Die »Jüdische Studierendenunion Deutschland« (JSUD) ist ein jüdischer Verband für jüdische Studentinnen und Studenten. Sie wurde erst 2016 gegründet, aber ist durch ihre Anbindung an den Zentralrat gut vernetzt und kann die Netzwerke des Zentralrats für politische Arbeit nutzen. Vorstand und Geschäftsführung wird also zugehört. Eine Vollversammlung findet jährlich zusammen mit dem Jugendkongress der ZWST statt. Im vergangenen Jahr wurde offenbar eine »Policy« »Pluralistisches Judentum innerhalb der JSUD« eingereicht und abgestimmt. Zum größten Teil geht es in dieser Policy um Homosexualität und die Zusammenarbeit mit der LGBTQ*-Community. Aber es gibt auch einen Satz, der festhält, dass in »hierzulande dominierenden orthodoxen und einheitlichen Gemeinden die Integration patrilinearer Jüdinnen und Juden in die jüdische Gesellschaft strikt abgelehnt wird«. Weiter: »obwohl es einen bedeutenden Anteil von patrilinearen Juden gibt sowie ein Großteil der eingewanderten und einheimischen Jüdinnen und Juden hierzulande mittlerweile nicht nur in halachisch jüdischen Ehen und Familien leben.« Die Forderung ist eine stärkere Einbindung derjenigen Leute, die einen jüdischen Vater haben, aber keine jüdische Mutter. Nun, kurz vor der nächsten Vollversammlung im März, ging eine Website namens Jüdische Zukunft an den Start und fordert mit einem offenen Brief eine stärkere Orientierung an der Ausrichtung der Gemeinden. Erstunterzeichner ist - unter anderem - der Vorstand der Orthodoxen Rabbinerkonferenz. Die Reaktionen in den sozialen Medien entsprach zu großen Teilen dem, was ich eingangs zu diesen geschildert habe.
Konfliktlinien
Anscheinend gibt es gewisse Konfliktlinien. So veröffentlichte das Ernst Ludwig Ehrlich Studienwerk am Freitagmittag einen Facebook-Post (hier) mit dem Titel »Vielfaltsverteidigung«, der ohne den Kontext der Diskussion vermutlich etwas schwerer zu verstehen wäre und sich wie eine Stellungnahme lesen könnte:
»Das Ernst Ludwig Ehrlich Studienwerk setzt sich seit seiner Gründung für eine offene und vielfältige Gesellschaft ein, gerade im innerjüdischen Diskurs. Zur Vielfaltsverteidigung gehört notwendig und unabdingbar die Achtung und Förderung jedes Individuums und seines/ihres Weges in der Gemeinschaft. Ein wichtiger Partner in der Stärkung der Gemeinschaft ist die JSUD - Jüdische Studierendenunion Deutschland, die sich der Vielfalt der jüdischen Gemeinschaft in Deutschland in Gegenwart und Zukunft verschrieben hat, und mit tollen Projekten und wichtigen Grundsatzentscheidungen viele entscheidende Impulse setzt!«
Gibt es also hier unterschiedliche Interessen, je nach religiöser Strömung? Willkommen in der jüdischen Welt!

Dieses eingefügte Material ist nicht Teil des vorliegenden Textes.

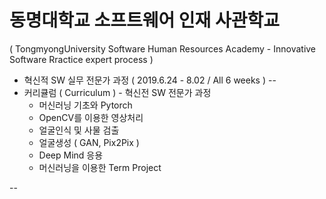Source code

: # 동명대학교 소프트웨어 인재 사관학교
( TongmyongUniversity Software Human Resources Academy - Innovative Software Rractice expert process )
- 혁신적 SW 실무 전문가 과정 ( 2019.6.24 - 8.02 / All 6 weeks )
--
- 커리큘럼 ( Curriculum ) - 혁신전 SW 전문가 과정
  - 머신러닝 기초와 Pytorch
  - OpenCV를 이용한 영상처리
  - 얼굴인식 및 사물 검출
  - 얼굴생성 ( GAN, Pix2Pix )
  - Deep Mind 응용
  - 머신러닝을 이용한 Term Project
  
  
--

Die Konflikte, die hier und da zwischen den einzelnen Lagern innerhalb der Gemeinden aufflammen, müssen sich zwangsläufig natürlich auch in einer Organisation widerspiegeln, die den Anspruch hat, alle (möglichst viele?) zu repräsentieren. Das ist unvermeidbar. Welche Richtung soll das also sein, die beide (vermutlich gibt es sogar mehr) Lager zufriedenstellt?